* Recorded information:
------
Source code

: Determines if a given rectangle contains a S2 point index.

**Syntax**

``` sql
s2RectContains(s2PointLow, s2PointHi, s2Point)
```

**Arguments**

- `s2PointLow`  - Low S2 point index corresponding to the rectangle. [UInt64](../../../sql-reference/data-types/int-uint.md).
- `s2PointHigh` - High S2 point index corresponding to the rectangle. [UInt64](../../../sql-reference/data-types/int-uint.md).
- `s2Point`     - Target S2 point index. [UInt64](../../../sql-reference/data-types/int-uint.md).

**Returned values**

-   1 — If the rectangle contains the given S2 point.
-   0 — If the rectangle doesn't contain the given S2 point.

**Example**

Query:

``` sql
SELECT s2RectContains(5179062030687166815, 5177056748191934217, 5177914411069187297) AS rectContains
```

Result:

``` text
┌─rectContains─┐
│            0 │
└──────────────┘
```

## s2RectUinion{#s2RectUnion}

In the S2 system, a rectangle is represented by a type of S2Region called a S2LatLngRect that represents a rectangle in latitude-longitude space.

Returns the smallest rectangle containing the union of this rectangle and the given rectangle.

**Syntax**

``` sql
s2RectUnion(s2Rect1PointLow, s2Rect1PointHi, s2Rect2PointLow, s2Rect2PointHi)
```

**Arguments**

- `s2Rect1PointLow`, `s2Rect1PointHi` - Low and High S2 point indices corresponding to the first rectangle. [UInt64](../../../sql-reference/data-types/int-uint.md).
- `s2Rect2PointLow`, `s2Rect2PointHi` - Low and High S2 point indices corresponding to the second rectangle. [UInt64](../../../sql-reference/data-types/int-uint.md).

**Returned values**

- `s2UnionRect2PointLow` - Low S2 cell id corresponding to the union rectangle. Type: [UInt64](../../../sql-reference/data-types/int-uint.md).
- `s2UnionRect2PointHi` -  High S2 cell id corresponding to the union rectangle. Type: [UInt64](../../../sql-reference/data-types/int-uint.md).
------
Please transcribe the full listing exactly, down to the last line.

Source code

: Determines if a given rectangle contains a S2 point index.

**Syntax**

``` sql
s2RectContains(s2PointLow, s2PointHi, s2Point)
```

**Arguments**

- `s2PointLow`  - Low S2 point index corresponding to the rectangle. [UInt64](../../../sql-reference/data-types/int-uint.md).
- `s2PointHigh` - High S2 point index corresponding to the rectangle. [UInt64](../../../sql-reference/data-types/int-uint.md).
- `s2Point`     - Target S2 point index. [UInt64](../../../sql-reference/data-types/int-uint.md).

**Returned values**

-   1 — If the rectangle contains the given S2 point.
-   0 — If the rectangle doesn't contain the given S2 point.

**Example**

Query:

``` sql
SELECT s2RectContains(5179062030687166815, 5177056748191934217, 5177914411069187297) AS rectContains
```

Result:

``` text
┌─rectContains─┐
│            0 │
└──────────────┘
```

## s2RectUinion{#s2RectUnion}

In the S2 system, a rectangle is represented by a type of S2Region called a S2LatLngRect that represents a rectangle in latitude-longitude space.

Returns the smallest rectangle containing the union of this rectangle and the given rectangle.

**Syntax**

``` sql
s2RectUnion(s2Rect1PointLow, s2Rect1PointHi, s2Rect2PointLow, s2Rect2PointHi)
```

**Arguments**

- `s2Rect1PointLow`, `s2Rect1PointHi` - Low and High S2 point indices corresponding to the first rectangle. [UInt64](../../../sql-reference/data-types/int-uint.md).
- `s2Rect2PointLow`, `s2Rect2PointHi` - Low and High S2 point indices corresponding to the second rectangle. [UInt64](../../../sql-reference/data-types/int-uint.md).

**Returned values**

- `s2UnionRect2PointLow` - Low S2 cell id corresponding to the union rectangle. Type: [UInt64](../../../sql-reference/data-types/int-uint.md).
- `s2UnionRect2PointHi` -  High S2 cell id corresponding to the union rectangle. Type: [UInt64](../../../sql-reference/data-types/int-uint.md).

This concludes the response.